Daesh est actuellement beaucoup plus menaçant qu'auparavant.

Faut-il craindre une résurgence de Daesh en Europe ? 

Je n’ai aucun doute sur la menace de Daesh qui pèse en Occident, notamment en France et sur Paris. Les services de renseignements des pays européens et des Etats-Unis le savent très bien. Oui Daesh a été défait territorialement, oui Daesh n’a plus son califat, mais Daesh actuellement est beaucoup plus menaçant qu’auparavant. Un Daesh territorialisé ce sont des institutions, une armée, une population et surtout un territoire, un front contre un front. Mais une organisation terroriste sans base, c’est une organisation qui est désormais sans limites. Daesh est nulle part et en même temps partout. Dites-moi où allez-vous bombarder Daesh ? Nulle part. C’est pourquoi la base militante de Daesh se déploie à l’international. Ils ont le temps, puisqu’ils sont beaucoup moins menacés. Ils peuvent prendre plusieurs mois pour fomenter un attentat, tant qu’ils arrivent à reproduire un nouveau Bataclan comme en Russie, qui a fait plus de 130 morts.

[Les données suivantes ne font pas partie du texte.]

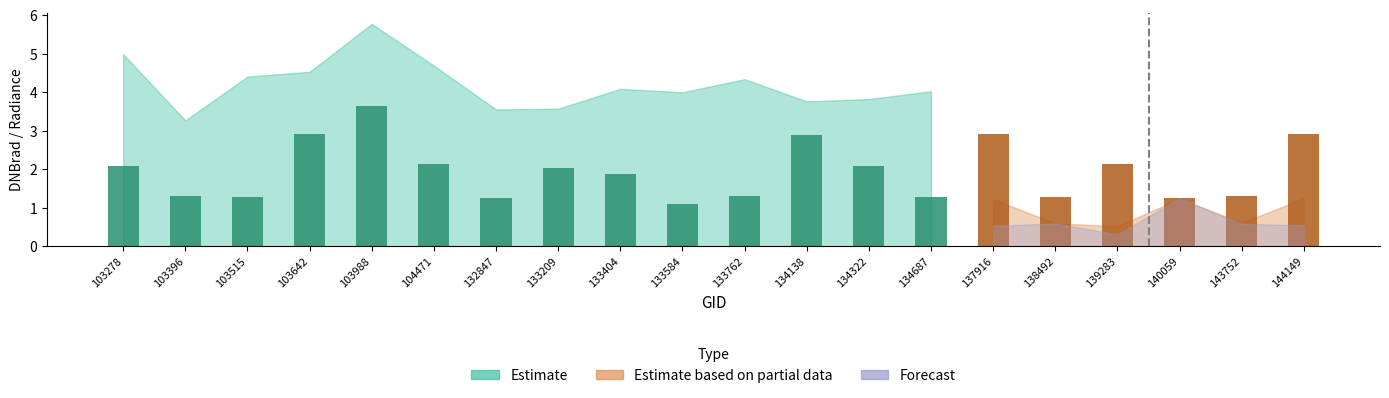

What is the sum of the rade9_bin_mdn values at 103642 and 132847?

4.2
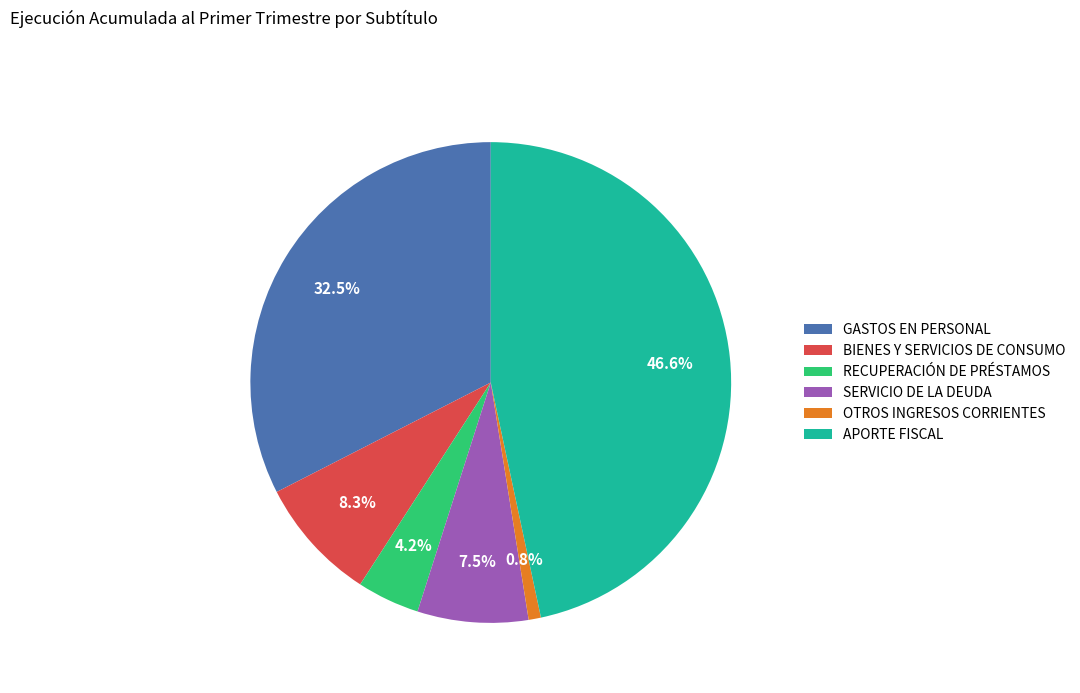

Rank the categories by value from highest to lowest.

APORTE FISCAL, GASTOS EN PERSONAL, BIENES Y SERVICIOS DE CONSUMO, SERVICIO DE LA DEUDA, RECUPERACIÓN DE PRÉSTAMOS, OTROS INGRESOS CORRIENTES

Il faut rappeler que Daesh dispose d’une économie exceptionnelle, plus de 100 millions de dollars*. Quant aux combattants de Daesh, dispersés en Syrie et en Irak, ils sont estimés entre 5.000 à 25.000 aujourd’hui. Une donnée difficile à chiffer puisqu’il est impossible de savoir combien ils sont réellement, notamment en Europe par exemple. Regardez ce qu’il se passe en Israël ou au Yémen, le contexte est tout à fait favorable pour être instrumentalisé, capitalisé et rentabilisé par Daesh pour pouvoir mener des actions à l’échelle internationale et mobiliser les bases sociales en France, au Royaume-Uni, etc. Autrement dit, il y a des conditions objectives qui favorisent cette idéologie terroriste.

Quel rôle peuvent jouer l'Occident et les Etats-Unis pour lutter efficacement contre Daesh ?

Si on limite comme on le fait aujourd’hui, la lutte contre une organisation terroriste comme Daesh à un seul espace, Daesh reviendra en force. Il renaîtra de ses cendres systématiquement tant que la communauté internationale n’a pas traité les conditions qui permettent l’émergence des organisations terroristes telles qu’Al-Qaïda. Aujourd’hui c’est Daesh, mais demain cela peut être une organisation terroriste encore plus importante et extrémiste. Pour sortir de cette situation, il faut traiter à la fois, donc en même temps et à la racine, les causes politiques, sociales, économiques et idéologiques du terrorisme.

Il est également nécessaire de s’interroger sur les cadres dirigeants de Daesh. Une grande majorité de leurs dirigeants sont des sunnites irakiens ou syriens. Même s’il y a des branches terroristes islamistes en Europe et même en Asie, ce sont ces cadres-là qu’il faut traiter avant tout. Ce sont eux qui fournissent l’économie et l’idéologie à l’organisation.

*Entre 2014 et 2017, la Financial Action Task Force (FATF) estime que Daesh a généré plusieurs centaines de milliers de dollars, en exploitant les territoires qu’ils occupaient et en revendant leurs denrées, comme le pétrole notamment.